As an improvisatory musician, he went on, “you must be in the time you’re in. Otherwise [the music] doesn’t have the authenticity, truth, and power that fuels what it sounds like. When I think about my favorite musicians, each one of them has been really of the time that they’re in, creating something that goes way beyond that.”
He cited Hancock as an example: “If you just say ‘Herbie,’ in that name you get a whole sonic world that includes everything about who he is. There’s a sound component to it, but how it relates to the larger culture is also interesting.”

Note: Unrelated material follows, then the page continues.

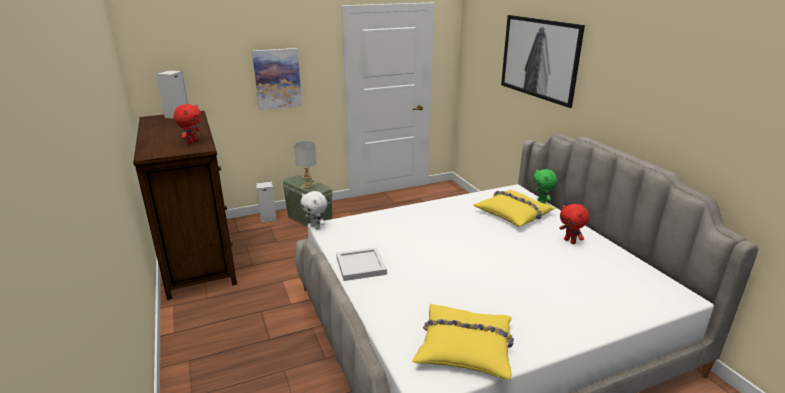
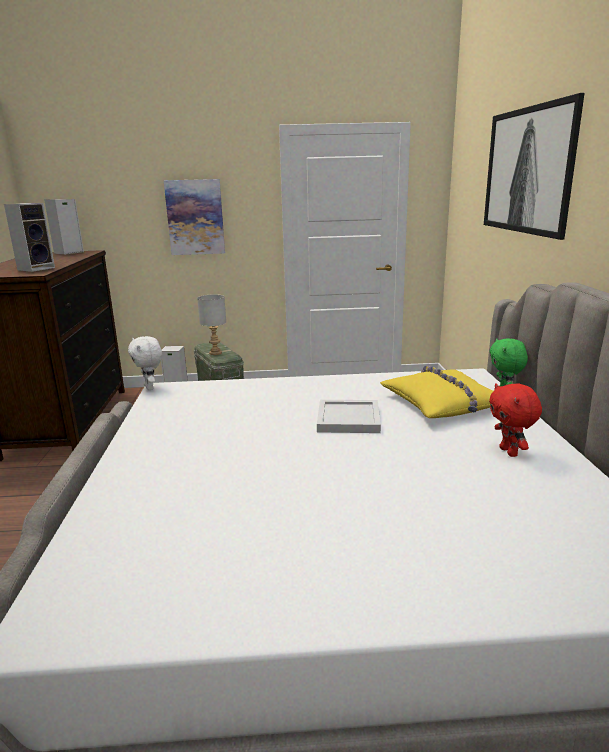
camera: 20 degrees right, 5 degrees down
(192, 141) = (37, 268): red plush toy -> speaker
(361, 265) = (152, 438): white tray -> white tray (349, 419)
(465, 347) = (169, 584): yellow pillow -> none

Even as he parses the cultural climate of today, Metheny prefers to focus on the evergreen nature of music, on that which defies time and place. No amount of technical knowledge about harmonic substitutions, rhythmic displacement and metric modulation will lead to transcendence on the bandstand, he explained. Instead, he acknowledged the importance of an elusive factor: “It’s the merging of consciousness on this side and the soul on that side. It’s really unknowable. But there’s a poetry in that, [and it] informs every aspect of our humanity.”
Shortly after the album’s Feb. 21 release, Metheny’s quartet will embark upon upon a three-continent tour. They’ll hit some shores they haven’t yet visited as a band—Cuba and Oh’s native Australia. If they play material from the new album, it will be without strings: It’s too expensive to jet an orchestra around the world, and the music is too complex for a regional orchestra to pick up quickly. Metheny expressed doubt that he would ever be able to mount an orchestral tour for From This Place.
He will travel abroad for a large part of 2020 with his various ensembles, each with its own ethos. In the spring, he’ll tour Europe with his Side-Eye trio, a showcase for young talents, with this edition of the band featuring pianist/keyboardist James Francies and drummer Marcus Gilmore.
He’s looking forward to the continuation of another project, too. “[Ron Carter and I] are still going to do more gigs. It’s great playing with Ron,” he said. “If I had to pick 20 all-time favorite records, he’s on 12 or 13 of them—and not just the Miles stuff. We get to hang out a lot when we’re traveling, and he’s very happy to talk about his memories of things.”
For Metheny, those memories stand out as diamonds in the funk.